Aisha Ray, Ph.D., is Senior Vice President for Academic Affairs, Dean of Faculty and the Rochelle Zell Dean's Chair at the Erikson Institute. A 1972 Erikson graduate, she has taught at the Institute for 17 years and was named Senior Vice President for Academic Affairs and Dean of Faculty on July 1, 2009. Her areas of research include cultural and situational contexts of child development, early childhood professional development, father-child relationships in urban communities, and early childhood services for immigrant children and families. She currently leads a project with Barbara T. Bowman to understand and improve teacher preparation to successfully educate children of diverse cultural, linguistic and economic backgrounds. Ray is a senior research associate at the University of Pennsylvania's National Center on Fathers and Families. She has previously taught on the faculty of DePaul University's School of Education. Ray also has served as a consultant with the Annie E. Casey Foundation, the Illinois Fatherhood Initiative, the National Center for Strategic Nonprofit Planning and Community Leadership and Child Trends.

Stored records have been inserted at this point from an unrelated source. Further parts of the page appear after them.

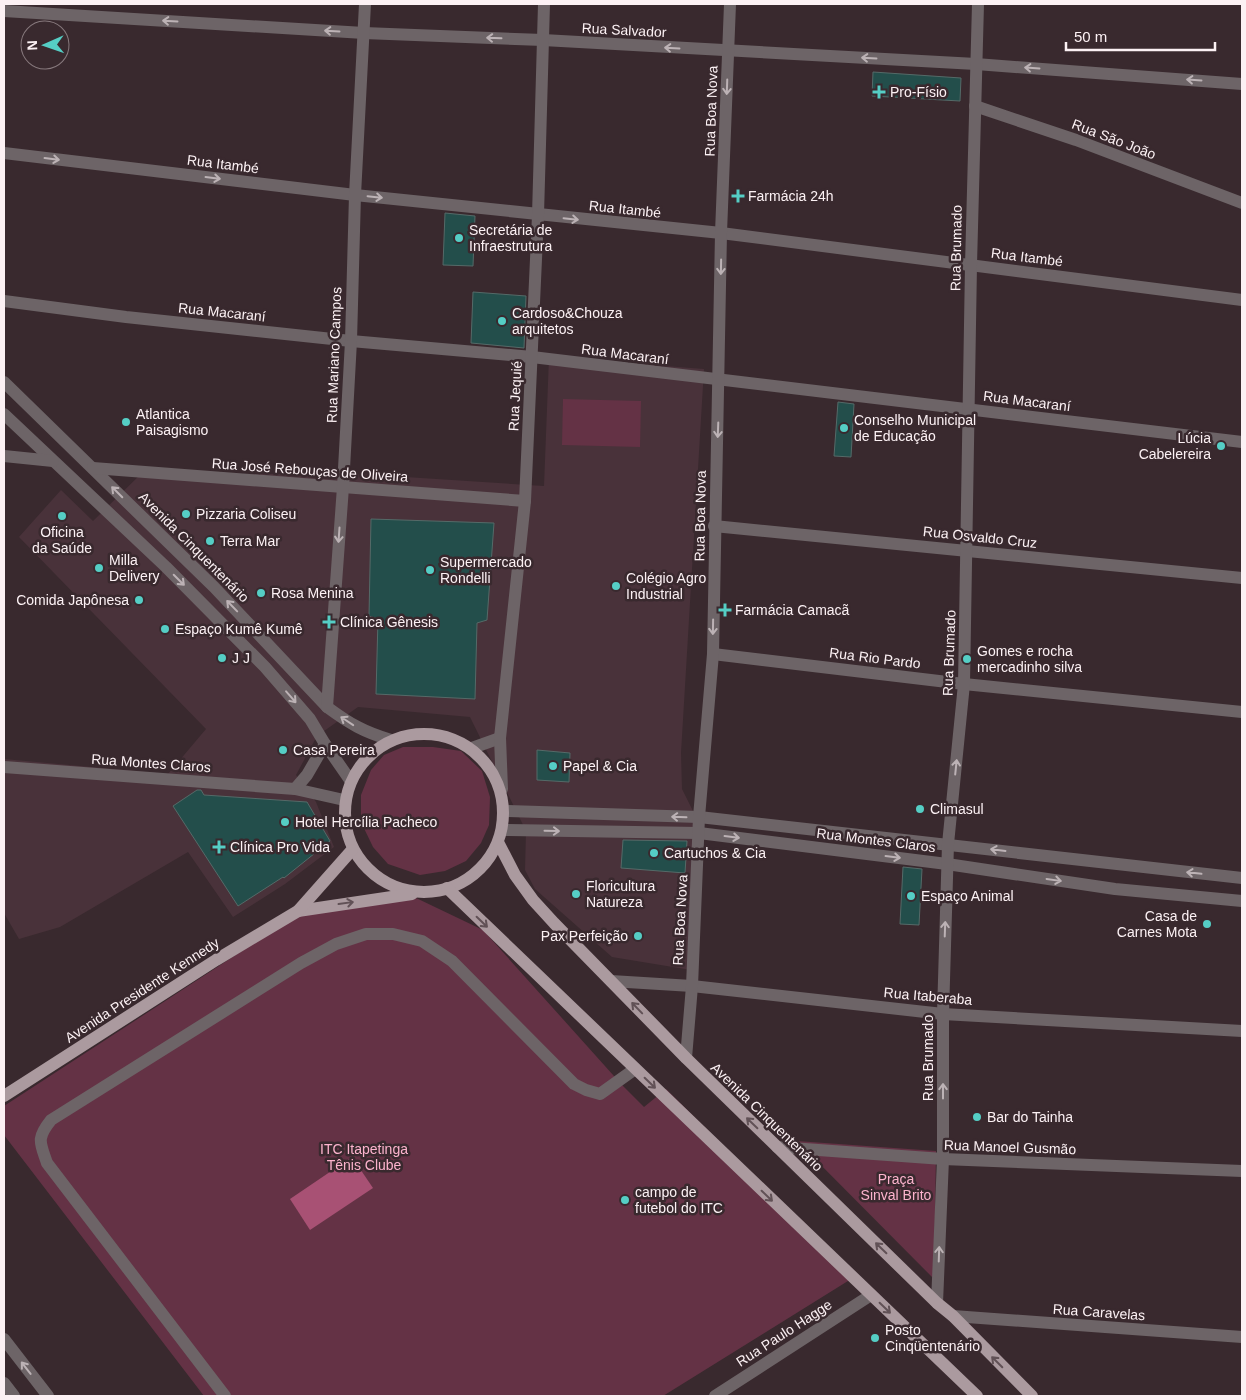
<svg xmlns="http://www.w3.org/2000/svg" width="1246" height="1400" viewBox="0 0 1246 1400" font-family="Arial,sans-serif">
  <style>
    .built { fill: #49323a }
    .green { fill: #643245 }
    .water { fill: #a85174 }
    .building { fill: #234e4b; stroke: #556a68 }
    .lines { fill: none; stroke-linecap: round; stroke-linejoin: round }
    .minor { stroke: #6d6467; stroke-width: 12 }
    .major { stroke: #ab9a9f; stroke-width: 12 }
    .oneway { stroke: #bcb2b5 }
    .oneway2 { stroke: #615156 }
    .poi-dot { fill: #55cec5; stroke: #39292e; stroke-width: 2 }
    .labels { text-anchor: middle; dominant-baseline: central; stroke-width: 5; stroke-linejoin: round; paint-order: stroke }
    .street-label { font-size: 14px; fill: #fcf1f4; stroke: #39292e }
    .poi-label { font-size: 14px; fill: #fcf1f4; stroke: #39292e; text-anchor: start }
    .park-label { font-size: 14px; fill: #fcb3cd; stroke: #39292e }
  </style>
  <rect width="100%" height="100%" fill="#39292e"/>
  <path class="built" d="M549 357 704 369 681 753 682 789 704 833 691 970 612 957 535 889 525 870 526 831 470 717 358 707 317 736 296 775 316 802 334 847 285 884 233 917 188 852 60 927 19 939 4 913V759L168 774 206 729 19 537 61 490 93 521 146 469 244 474 344 473 544 486Z"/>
  <g class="green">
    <path d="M563 399 641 401 640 447 562 445Z"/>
    <path d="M403 747H433L461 751 482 771 490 797 489 825 481 843 466 861 445 871 420 875 388 864 373 847 361 822V795L371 770 384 755Z"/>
    <path d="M414 897 483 930 622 1085 644 1107 666 1089 856 1276 663 1396H204L4 1135V1106L308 908Z"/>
    <path d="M797 1141 936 1151 934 1279Z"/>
  </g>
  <path class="water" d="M352 1157 373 1188 310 1230 290 1199Z"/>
  <g class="building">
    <path d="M873 72 961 78 960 101 872 96Z"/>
    <path d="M445 213 475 216 473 266 443 265Z"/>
    <path d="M473 292 526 296 524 348 471 343Z"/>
    <path d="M838 402 854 404 851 457 834 456Z"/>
    <path d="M371 519 494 523 487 620 477 623 475 699 376 694 378 619 369 616Z"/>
    <path d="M537 750 570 753 569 782 537 780Z"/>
    <path d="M197 790H201L204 795 307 802 330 841 284 878 283 877 238 906 173 806Z"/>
    <path d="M623 840 687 841 685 873 621 868Z"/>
    <path d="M903 867 922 869 919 925 900 924Z"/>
  </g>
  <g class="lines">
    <g class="minor">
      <path d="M4 11 364 33 543 40 976 64 1242 84"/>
      <path d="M975 106 1076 140 1242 203"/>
      <path d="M4 153 355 195 721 233 1242 300"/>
      <path d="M4 301 126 317 351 341 532 357 1242 442"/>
      <path d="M4 382 214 587 327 707C350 724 364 732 391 740"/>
      <path d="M4 414 166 567 265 667 310 719 325 744 350 780"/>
      <path d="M4 456 53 461"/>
      <path d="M93 468 525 501"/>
      <path d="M714 526 1242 578"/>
      <path d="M713 654 964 684 1242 712"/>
      <path d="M327 707 343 487 351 341 355 195 365 4"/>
      <path d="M472 748 500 738"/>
      <path d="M4 767 295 789 344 800"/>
      <path d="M295 789 307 775 325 744"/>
      <path d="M502 789 500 738 525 501 538 215 544 4"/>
      <path d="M505 811 699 817 1242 878"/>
      <path d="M504 830 699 833 947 864 1115 889 1242 901"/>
      <path d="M611 981 692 986 943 1014 1242 1031"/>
      <path d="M686 1058 692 986 699 817 713 654 721 233 730 4"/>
      <path d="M777 1147 943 1159 1242 1171"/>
      <path d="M937 1303 943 1159V1014L948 844 964 684 971 265 978 4"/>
      <path d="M953 1316 1242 1337"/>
      <path d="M4 1339 48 1396"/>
      <path d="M4 1383 14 1396"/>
      <path d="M225 1396 47 1163C40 1142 36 1139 51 1120L301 963 336 944 366 934H393L422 941 452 961 574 1084 586 1090 600 1094 635 1069"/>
      <path d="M715 1396 871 1295"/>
    </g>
    <g class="major">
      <circle cx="424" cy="813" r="79"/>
      <path d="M499 844 515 875 533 900 554 923 686 1058 937 1303 953 1316 1032 1396"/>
      <path d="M447 888 977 1396"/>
      <path d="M298 911 412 894"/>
      <path d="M4 1096 216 960 298 911 352 850"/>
    </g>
  </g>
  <defs><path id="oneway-shaft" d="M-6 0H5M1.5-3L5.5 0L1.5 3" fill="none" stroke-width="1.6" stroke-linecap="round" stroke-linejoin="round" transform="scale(1.25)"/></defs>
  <g class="oneway">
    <use href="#oneway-shaft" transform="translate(170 21) rotate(-177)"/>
    <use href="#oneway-shaft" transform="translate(332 31) rotate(-177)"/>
    <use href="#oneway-shaft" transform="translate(494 38) rotate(-178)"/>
    <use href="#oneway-shaft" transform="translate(672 48) rotate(-177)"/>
    <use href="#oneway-shaft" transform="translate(869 58) rotate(-177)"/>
    <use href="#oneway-shaft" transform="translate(1032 68) rotate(-176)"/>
    <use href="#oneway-shaft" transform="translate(1194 80) rotate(-176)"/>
    <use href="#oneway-shaft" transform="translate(727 87) rotate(92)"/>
    <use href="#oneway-shaft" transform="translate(52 159) rotate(7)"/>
    <use href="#oneway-shaft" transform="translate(213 178) rotate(7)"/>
    <use href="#oneway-shaft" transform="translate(375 197) rotate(6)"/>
    <use href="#oneway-shaft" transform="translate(571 219) rotate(6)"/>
    <use href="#oneway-shaft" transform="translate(721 267) rotate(91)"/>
    <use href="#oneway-shaft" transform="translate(718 430) rotate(92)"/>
    <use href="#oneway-shaft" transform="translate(117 492) rotate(-135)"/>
    <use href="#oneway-shaft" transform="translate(339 535) rotate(94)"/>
    <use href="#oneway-shaft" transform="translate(179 580) rotate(45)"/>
    <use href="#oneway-shaft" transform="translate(232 606) rotate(-134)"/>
    <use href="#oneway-shaft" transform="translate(713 627) rotate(91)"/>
    <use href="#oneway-shaft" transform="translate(291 697) rotate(49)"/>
    <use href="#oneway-shaft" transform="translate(347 721) rotate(-146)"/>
    <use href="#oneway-shaft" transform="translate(956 767) rotate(-84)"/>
    <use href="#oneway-shaft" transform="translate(679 817) rotate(-178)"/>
    <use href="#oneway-shaft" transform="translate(552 831) rotate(1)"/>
    <use href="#oneway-shaft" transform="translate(732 837) rotate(7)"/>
    <use href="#oneway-shaft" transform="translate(998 850) rotate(-173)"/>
    <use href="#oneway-shaft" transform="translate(893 857) rotate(7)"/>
    <use href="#oneway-shaft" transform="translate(1194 873) rotate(-174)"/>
    <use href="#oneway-shaft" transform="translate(1054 880) rotate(8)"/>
    <use href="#oneway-shaft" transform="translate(945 929) rotate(-88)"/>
    <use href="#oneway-shaft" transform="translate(943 1091) rotate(-90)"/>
    <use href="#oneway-shaft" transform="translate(939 1254) rotate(-88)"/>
    <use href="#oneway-shaft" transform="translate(26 1368) rotate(-128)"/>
  </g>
  <g class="oneway2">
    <use href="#oneway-shaft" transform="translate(346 903) rotate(-8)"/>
    <use href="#oneway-shaft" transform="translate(482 922) rotate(44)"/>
    <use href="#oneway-shaft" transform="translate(637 1008) rotate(-134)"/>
    <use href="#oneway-shaft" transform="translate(650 1083) rotate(44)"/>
    <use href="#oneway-shaft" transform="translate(752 1123) rotate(-136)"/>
    <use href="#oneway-shaft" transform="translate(767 1196) rotate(44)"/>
    <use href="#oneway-shaft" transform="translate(881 1248) rotate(-136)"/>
    <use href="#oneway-shaft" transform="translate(885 1308) rotate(44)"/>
    <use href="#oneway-shaft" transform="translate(997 1362) rotate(-135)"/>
  </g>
  <g class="poi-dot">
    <path d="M876.5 84.5h5v5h5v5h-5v5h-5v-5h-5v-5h5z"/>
    <path d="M735.5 188.5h5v5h5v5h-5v5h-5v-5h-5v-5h5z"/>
    <circle cx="459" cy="238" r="5"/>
    <circle cx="502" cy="321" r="5"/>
    <circle cx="126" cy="422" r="5"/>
    <circle cx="844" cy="428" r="5"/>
    <circle cx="1221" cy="446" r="5"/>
    <circle cx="186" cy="514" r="5"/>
    <circle cx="62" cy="516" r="5"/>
    <circle cx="210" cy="541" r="5"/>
    <circle cx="99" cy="568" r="5"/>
    <circle cx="430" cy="570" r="5"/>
    <circle cx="616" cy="586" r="5"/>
    <circle cx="261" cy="593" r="5"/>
    <circle cx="139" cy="600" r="5"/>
    <path d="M722.5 602.5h5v5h5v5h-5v5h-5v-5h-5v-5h5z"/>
    <path d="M326.5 614.5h5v5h5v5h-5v5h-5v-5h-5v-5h5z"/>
    <circle cx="165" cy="629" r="5"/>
    <circle cx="222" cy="658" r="5"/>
    <circle cx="967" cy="659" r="5"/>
    <circle cx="283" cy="750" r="5"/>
    <circle cx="553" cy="766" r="5"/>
    <circle cx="920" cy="809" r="5"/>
    <circle cx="285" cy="822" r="5"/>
    <path d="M216.5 839.5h5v5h5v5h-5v5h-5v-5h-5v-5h5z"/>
    <circle cx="654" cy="853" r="5"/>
    <circle cx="576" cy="894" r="5"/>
    <circle cx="911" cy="896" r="5"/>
    <circle cx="1207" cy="924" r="5"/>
    <circle cx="638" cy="936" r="5"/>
    <circle cx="977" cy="1117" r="5"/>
    <circle cx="625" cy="1200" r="5"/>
    <circle cx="875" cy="1338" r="5"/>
  </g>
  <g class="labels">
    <g class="street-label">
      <text transform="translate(624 30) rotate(3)">Rua Salvador</text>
      <text transform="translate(711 111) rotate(-88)">Rua Boa Nova</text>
      <text transform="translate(1114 139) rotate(21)">Rua São João</text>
      <text transform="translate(223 164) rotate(7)">Rua Itambé</text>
      <text transform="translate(625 209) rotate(6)">Rua Itambé</text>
      <text transform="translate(956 248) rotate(-89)">Rua Brumado</text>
      <text transform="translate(1027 257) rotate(7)">Rua Itambé</text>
      <text transform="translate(222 312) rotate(6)">Rua Macaraní</text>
      <text transform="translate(625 354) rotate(7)">Rua Macaraní</text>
      <text transform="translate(334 355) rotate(-88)">Rua Mariano Campos</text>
      <text transform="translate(515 396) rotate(-87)">Rua Jequié</text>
      <text transform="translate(1027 401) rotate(7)">Rua Macaraní</text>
      <text transform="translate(310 470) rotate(4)">Rua José Rebouças de Oliveira</text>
      <text transform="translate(700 516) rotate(-89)">Rua Boa Nova</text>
      <text transform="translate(980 537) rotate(6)">Rua Osvaldo Cruz</text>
      <text transform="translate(194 547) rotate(45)">Avenida Cinquentenário</text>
      <text transform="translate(949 653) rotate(-88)">Rua Brumado</text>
      <text transform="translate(875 658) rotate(7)">Rua Rio Pardo</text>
      <text transform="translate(151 763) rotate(4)">Rua Montes Claros</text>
      <text transform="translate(876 840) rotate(7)">Rua Montes Claros</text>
      <text transform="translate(680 920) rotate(-87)">Rua Boa Nova</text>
      <text transform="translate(142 990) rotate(-33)">Avenida Presidente Kennedy</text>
      <text transform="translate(928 996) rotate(5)">Rua Itaberaba</text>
      <text transform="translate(928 1058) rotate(-90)">Rua Brumado</text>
      <text transform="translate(767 1117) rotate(44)">Avenida Cinquentenário</text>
      <text transform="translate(1010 1147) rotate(2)">Rua Manoel Gusmão</text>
      <text transform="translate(1099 1312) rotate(4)">Rua Caravelas</text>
      <text transform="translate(784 1333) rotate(-33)">Rua Paulo Hagge</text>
    </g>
    <g class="poi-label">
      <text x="890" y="92">Pro-Físio</text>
      <text x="748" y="196">Farmácia 24h</text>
      <text x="469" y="230">Secretária de<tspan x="469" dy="16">Infraestrutura</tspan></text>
      <text x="512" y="313">Cardoso&amp;Chouza<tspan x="512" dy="16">arquitetos</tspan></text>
      <text x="136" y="414">Atlantica<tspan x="136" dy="16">Paisagismo</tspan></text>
      <text x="854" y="420">Conselho Municipal<tspan x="854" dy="16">de Educação</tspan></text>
      <text x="1211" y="438" text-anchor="end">Lúcia<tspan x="1211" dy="16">Cabelereira</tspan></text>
      <text x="196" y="514">Pizzaria Coliseu</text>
      <text x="62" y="532" text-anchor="middle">Oficina<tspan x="62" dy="16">da Saúde</tspan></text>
      <text x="220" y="541">Terra Mar</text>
      <text x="109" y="560">Milla<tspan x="109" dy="16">Delivery</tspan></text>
      <text x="440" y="562">Supermercado<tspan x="440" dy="16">Rondelli</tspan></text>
      <text x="626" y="578">Colégio Agro<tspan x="626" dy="16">Industrial</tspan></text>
      <text x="271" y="593">Rosa Menina</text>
      <text x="129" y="600" text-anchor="end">Comida Japônesa</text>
      <text x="735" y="610">Farmácia Camacã</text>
      <text x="340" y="622">Clínica Gênesis</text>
      <text x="175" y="629">Espaço Kumê Kumê</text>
      <text x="977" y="651">Gomes e rocha<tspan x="977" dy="16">mercadinho silva</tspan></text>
      <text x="232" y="658">J J</text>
      <text x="293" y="750">Casa Pereira</text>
      <text x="563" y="766">Papel &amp; Cia</text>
      <text x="930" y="809">Climasul</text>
      <text x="295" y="822">Hotel Hercília Pacheco</text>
      <text x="230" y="847">Clínica Pro Vida</text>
      <text x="664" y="853">Cartuchos &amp; Cia</text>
      <text x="586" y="886">Floricultura<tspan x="586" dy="16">Natureza</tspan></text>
      <text x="921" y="896">Espaço Animal</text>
      <text x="1197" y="916" text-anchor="end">Casa de<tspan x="1197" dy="16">Carnes Mota</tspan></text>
      <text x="628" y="936" text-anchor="end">Pax Perfeição</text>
      <text x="987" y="1117">Bar do Tainha</text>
      <text x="635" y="1192">campo de<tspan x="635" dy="16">futebol do ITC</tspan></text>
      <text x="885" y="1330">Posto<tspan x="885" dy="16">Cinqüentenário</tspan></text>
    </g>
    <g class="park-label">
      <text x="364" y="1149">ITC Itapetinga<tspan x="364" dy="16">Tênis Clube</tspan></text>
      <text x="896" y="1179">Praça<tspan x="896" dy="16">Sinval Brito</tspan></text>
    </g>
  </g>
  <rect width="1246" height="1400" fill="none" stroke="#fcf1f4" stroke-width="10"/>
  <g transform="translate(45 45) rotate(268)"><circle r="24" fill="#39292e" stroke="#87797d"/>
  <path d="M0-4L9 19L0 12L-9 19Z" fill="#55cec5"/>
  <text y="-8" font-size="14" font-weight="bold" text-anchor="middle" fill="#fcf1f4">N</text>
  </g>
  <path d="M1066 42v8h149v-8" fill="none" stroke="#fcf1f4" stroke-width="2.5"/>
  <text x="1074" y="42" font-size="15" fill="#fcf1f4" stroke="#39292e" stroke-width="4" paint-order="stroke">50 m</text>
</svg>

Linda Sullivan-Dudzic is Special Programs Director for the Bremerton School District and an independent educational consultant. She also is a co-author of Making a Difference: 10 Essential Steps to Building a PreK–3 System (Linda Sullivan-Dudzic, Donna Gearns & Kelli Leavell, Corwin Press, 2010). Sullivan-Dudzic has spent the past 30 years connecting the early childhood community to the K–3 public school system. Building on a strong early childhood foundation as a speech language pathologist for Kitsap Community Head Start, she has continued her work in the public and private sector. As Special Programs Director, she works with a dynamic team to build a strong P–3 educational system and to train other school districts. Her work in higher education involves designing and teaching college-level courses to increase the skills and knowledge of teachers working in this field. She also is a co-founder of a faith-based private preschool whose mission is to provide quality education to families who cannot afford preschool.
Jerry D. Weast
Jerry D. Weast, Ed.D., is Superintendent of the Montgomery County Public Schools, the largest and most diverse school system in Maryland and the 16th largest district in the nation. Appointed to the position in 1999 and reappointed in 2003 and 2007, Weast has served during a period of great demographic change in Montgomery County and has kept the focus on narrowing the achievement gap for the district's 145,000 students. Montgomery County Public Schools has earned national recognition in consecutive years for achieving the highest student graduation rate among the nation's 50 largest school systems and has consistently led the nation in having the most high schools among the nation's top 100 high schools as identified by Newsweek magazine. All of the district's high schools are annually ranked in the top three percent of all high schools in the nation. Montgomery County Public Schools received the Malcolm Baldrige National Quality Award in 2010 for performance excellence and was a 2010 finalist for the Broad Prize for Urban Education. Montgomery County Public Schools' success in closing the achievement gap is chronicled in the book Leading for Equity: The Pursuit of Excellence in Montgomery County Public Schools (Harvard Education Press, 2009), and in numerous case studies.